WHAT THE TASK ASKS:
Put the lines of the records into a JSON list of strings, one string per line, skipping blank lines. Begin at the line containing "The open source" and stop after the line containing "to provide [distributed".

** PROVIDED RECORDS follows **

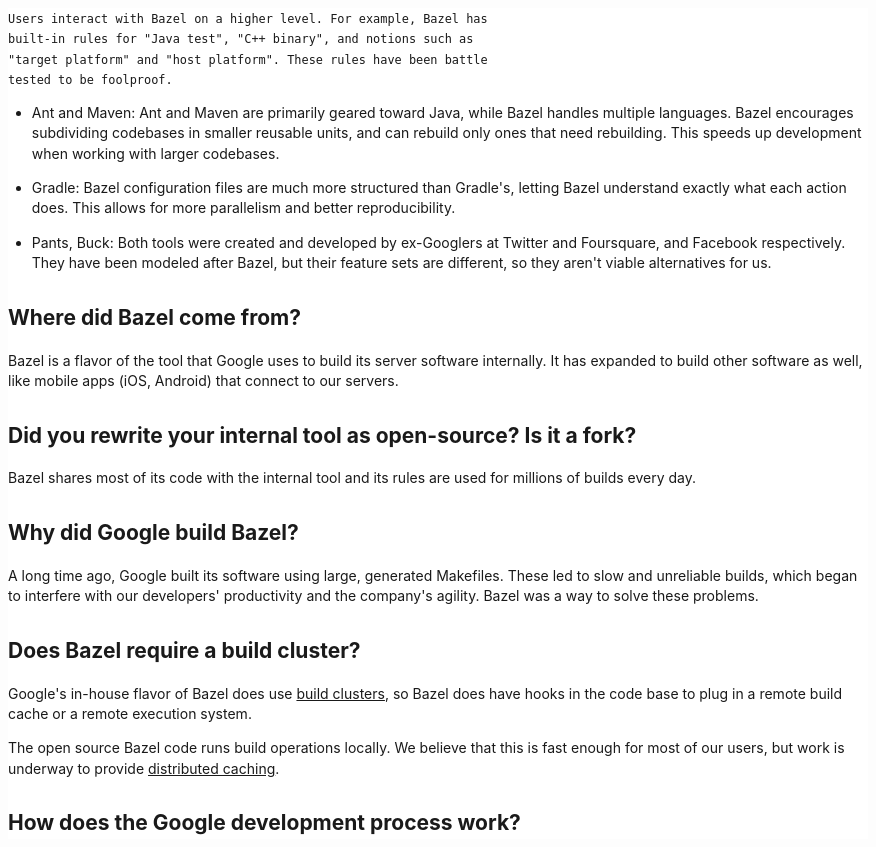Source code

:     Users interact with Bazel on a higher level. For example, Bazel has
    built-in rules for "Java test", "C++ binary", and notions such as
    "target platform" and "host platform". These rules have been battle
    tested to be foolproof.

*   Ant and Maven: Ant and Maven are primarily geared toward Java, while
    Bazel handles multiple languages.  Bazel encourages subdividing
    codebases in smaller reusable units, and can rebuild only ones that
    need rebuilding. This speeds up development when working with larger
    codebases.

*   Gradle: Bazel configuration files are much more structured than
    Gradle's, letting Bazel understand exactly what each action does.
    This allows for more parallelism and better reproducibility.

*   Pants, Buck: Both tools were created and developed by ex-Googlers at
    Twitter and Foursquare, and Facebook respectively. They have been modeled
    after Bazel, but their feature sets are different, so they aren't viable
    alternatives for us.


Where did Bazel come from?
--------------------------

Bazel is a flavor of the tool that Google uses to build its server
software internally. It has expanded to build other software as well,
like mobile apps (iOS, Android) that connect to our servers.

Did you rewrite your internal tool as open-source? Is it a fork?
----------------------------------------------------------------

Bazel shares most of its code with the internal tool and its rules
are used for millions of builds every day.

Why did Google build Bazel?
---------------------------

A long time ago, Google built its software using large, generated
Makefiles. These led to slow and unreliable builds, which began to
interfere with our developers' productivity and the company's
agility. Bazel was a way to solve these problems.

Does Bazel require a build cluster?
-----------------------------------

Google's in-house flavor of Bazel does use [build
clusters](http://google-engtools.blogspot.com/2011/09/build-in-cloud-distributing-build-steps.html),
so Bazel does have hooks in the code base to plug in a remote build
cache or a remote execution system.

The open source Bazel code runs build operations locally. We believe
that this is fast enough for most of our users, but work is underway
to provide [distributed caching](https://github.com/bazelbuild/bazel/issues/904).


How does the Google development process work?
----------------------------------------------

** End of PROVIDED RECORDS **

OUTPUT:
[
  "The open source Bazel code runs build operations locally. We believe",
  "that this is fast enough for most of our users, but work is underway",
  "to provide [distributed caching](https://github.com/bazelbuild/bazel/issues/904)."
]